Which lines run from the line containing "[13] Olshausen, B." through the end of the records below? Reproduce them exactly, and nothing else.
*** Material provided ***
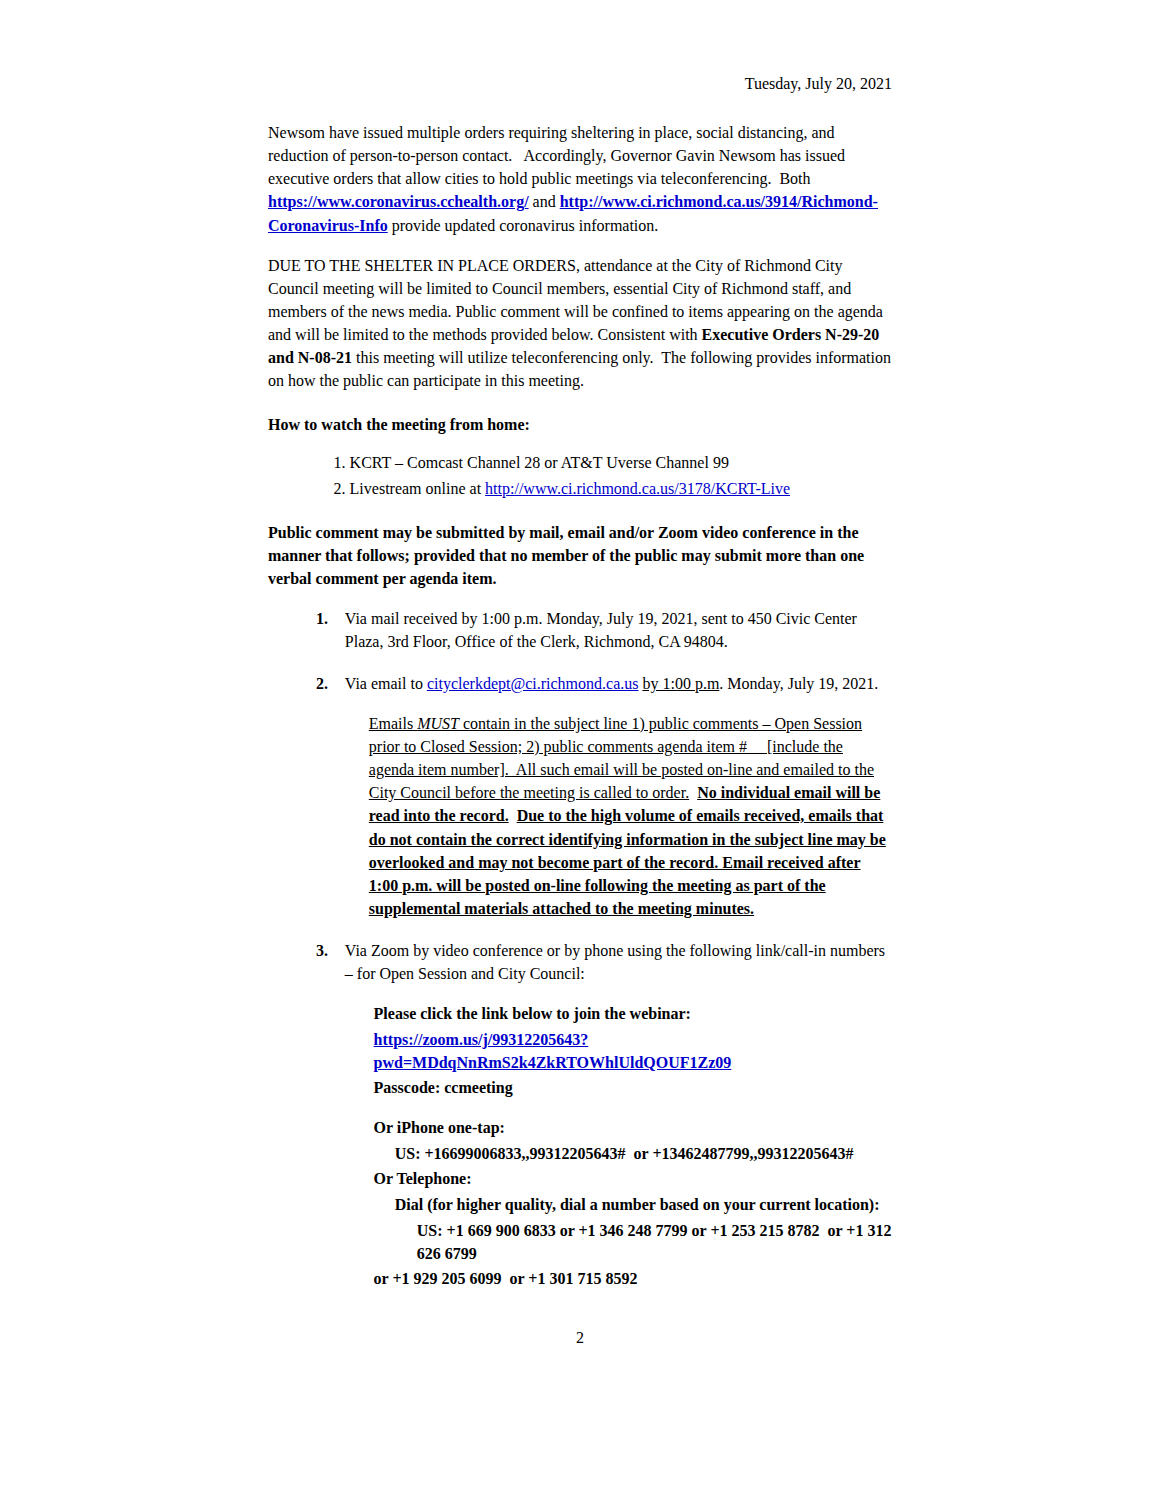Tuesday, July 20, 2021
Newsom have issued multiple orders requiring sheltering in place, social distancing, and reduction of person-to-person contact. Accordingly, Governor Gavin Newsom has issued executive orders that allow cities to hold public meetings via teleconferencing. Both https://www.coronavirus.cchealth.org/ and http://www.ci.richmond.ca.us/3914/Richmond-Coronavirus-Info provide updated coronavirus information.
DUE TO THE SHELTER IN PLACE ORDERS, attendance at the City of Richmond City Council meeting will be limited to Council members, essential City of Richmond staff, and members of the news media. Public comment will be confined to items appearing on the agenda and will be limited to the methods provided below. Consistent with Executive Orders N-29-20 and N-08-21 this meeting will utilize teleconferencing only. The following provides information on how the public can participate in this meeting.
How to watch the meeting from home:
KCRT – Comcast Channel 28 or AT&T Uverse Channel 99
Livestream online at http://www.ci.richmond.ca.us/3178/KCRT-Live
Public comment may be submitted by mail, email and/or Zoom video conference in the manner that follows; provided that no member of the public may submit more than one verbal comment per agenda item.
Via mail received by 1:00 p.m. Monday, July 19, 2021, sent to 450 Civic Center Plaza, 3rd Floor, Office of the Clerk, Richmond, CA 94804.
Via email to cityclerkdept@ci.richmond.ca.us by 1:00 p.m. Monday, July 19, 2021.
Emails MUST contain in the subject line 1) public comments – Open Session prior to Closed Session; 2) public comments agenda item #__ [include the agenda item number]. All such email will be posted on-line and emailed to the City Council before the meeting is called to order. No individual email will be read into the record. Due to the high volume of emails received, emails that do not contain the correct identifying information in the subject line may be overlooked and may not become part of the record. Email received after 1:00 p.m. will be posted on-line following the meeting as part of the supplemental materials attached to the meeting minutes.
Via Zoom by video conference or by phone using the following link/call-in numbers – for Open Session and City Council:
Please click the link below to join the webinar:
https://zoom.us/j/99312205643?pwd=MDdqNnRmS2k4ZkRTOWhlUldQOUF1Zz09
Passcode: ccmeeting
Or iPhone one-tap:
US: +16699006833,,99312205643# or +13462487799,,99312205643#
Or Telephone:
Dial (for higher quality, dial a number based on your current location):
US: +1 669 900 6833 or +1 346 248 7799 or +1 253 215 8782 or +1 312 626 6799
or +1 929 205 6099 or +1 301 715 8592
2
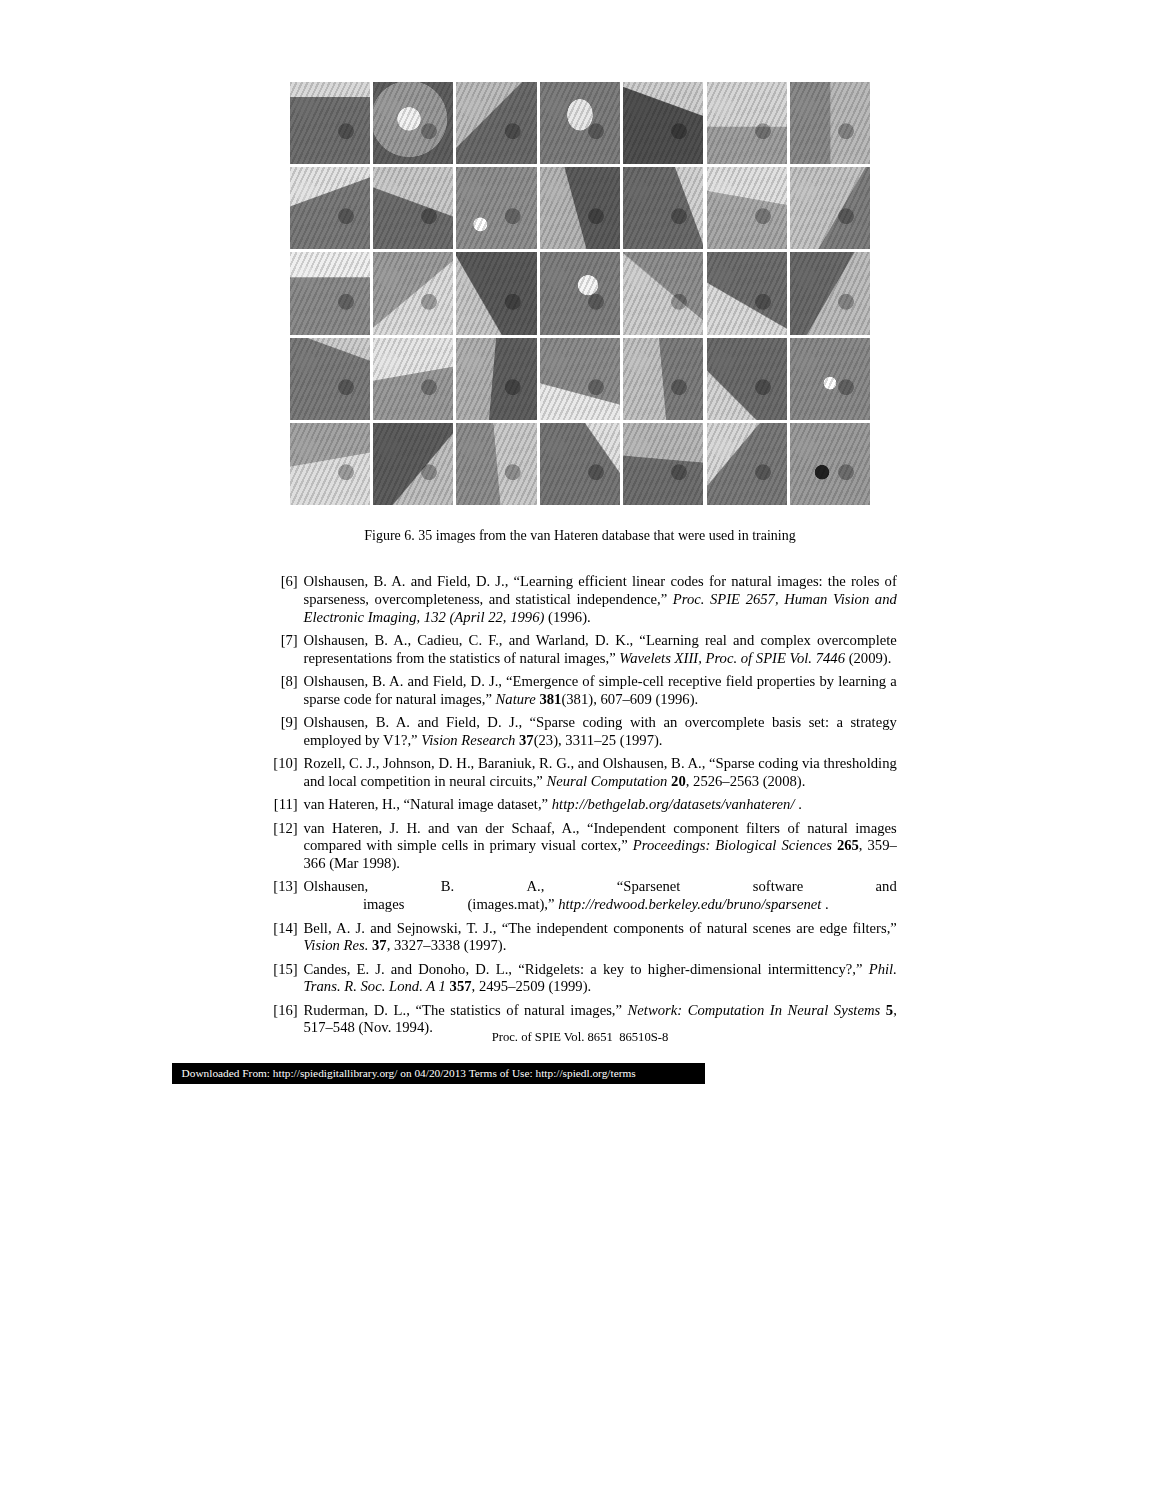Figure 6. 35 images from the van Hateren database that were used in training
[6] Olshausen, B. A. and Field, D. J., “Learning efficient linear codes for natural images: the roles of sparseness, overcompleteness, and statistical independence,” Proc. SPIE 2657, Human Vision and Electronic Imaging, 132 (April 22, 1996) (1996).
[7] Olshausen, B. A., Cadieu, C. F., and Warland, D. K., “Learning real and complex overcomplete representations from the statistics of natural images,” Wavelets XIII, Proc. of SPIE Vol. 7446 (2009).
[8] Olshausen, B. A. and Field, D. J., “Emergence of simple-cell receptive field properties by learning a sparse code for natural images,” Nature 381(381), 607–609 (1996).
[9] Olshausen, B. A. and Field, D. J., “Sparse coding with an overcomplete basis set: a strategy employed by V1?,” Vision Research 37(23), 3311–25 (1997).
[10] Rozell, C. J., Johnson, D. H., Baraniuk, R. G., and Olshausen, B. A., “Sparse coding via thresholding and local competition in neural circuits,” Neural Computation 20, 2526–2563 (2008).
[11] van Hateren, H., “Natural image dataset,” http://bethgelab.org/datasets/vanhateren/ .
[12] van Hateren, J. H. and van der Schaaf, A., “Independent component filters of natural images compared with simple cells in primary visual cortex,” Proceedings: Biological Sciences 265, 359–366 (Mar 1998).
[13] Olshausen, B. A., “Sparsenet software and images (images.mat),” http://redwood.berkeley.edu/bruno/sparsenet .
[14] Bell, A. J. and Sejnowski, T. J., “The independent components of natural scenes are edge filters,” Vision Res. 37, 3327–3338 (1997).
[15] Candes, E. J. and Donoho, D. L., “Ridgelets: a key to higher-dimensional intermittency?,” Phil. Trans. R. Soc. Lond. A 1 357, 2495–2509 (1999).
[16] Ruderman, D. L., “The statistics of natural images,” Network: Computation In Neural Systems 5, 517–548 (Nov. 1994).
Proc. of SPIE Vol. 8651 86510S-8
Downloaded From: http://spiedigitallibrary.org/ on 04/20/2013 Terms of Use: http://spiedl.org/terms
*** End of Material provided ***
● **Your solution**:
[13] Olshausen, B. A., “Sparsenet software and images (images.mat),” http://redwood.berkeley.edu/bruno/sparsenet .
[14] Bell, A. J. and Sejnowski, T. J., “The independent components of natural scenes are edge filters,” Vision Res. 37, 3327–3338 (1997).
[15] Candes, E. J. and Donoho, D. L., “Ridgelets: a key to higher-dimensional intermittency?,” Phil. Trans. R. Soc. Lond. A 1 357, 2495–2509 (1999).
[16] Ruderman, D. L., “The statistics of natural images,” Network: Computation In Neural Systems 5, 517–548 (Nov. 1994).
Proc. of SPIE Vol. 8651 86510S-8
Downloaded From: http://spiedigitallibrary.org/ on 04/20/2013 Terms of Use: http://spiedl.org/terms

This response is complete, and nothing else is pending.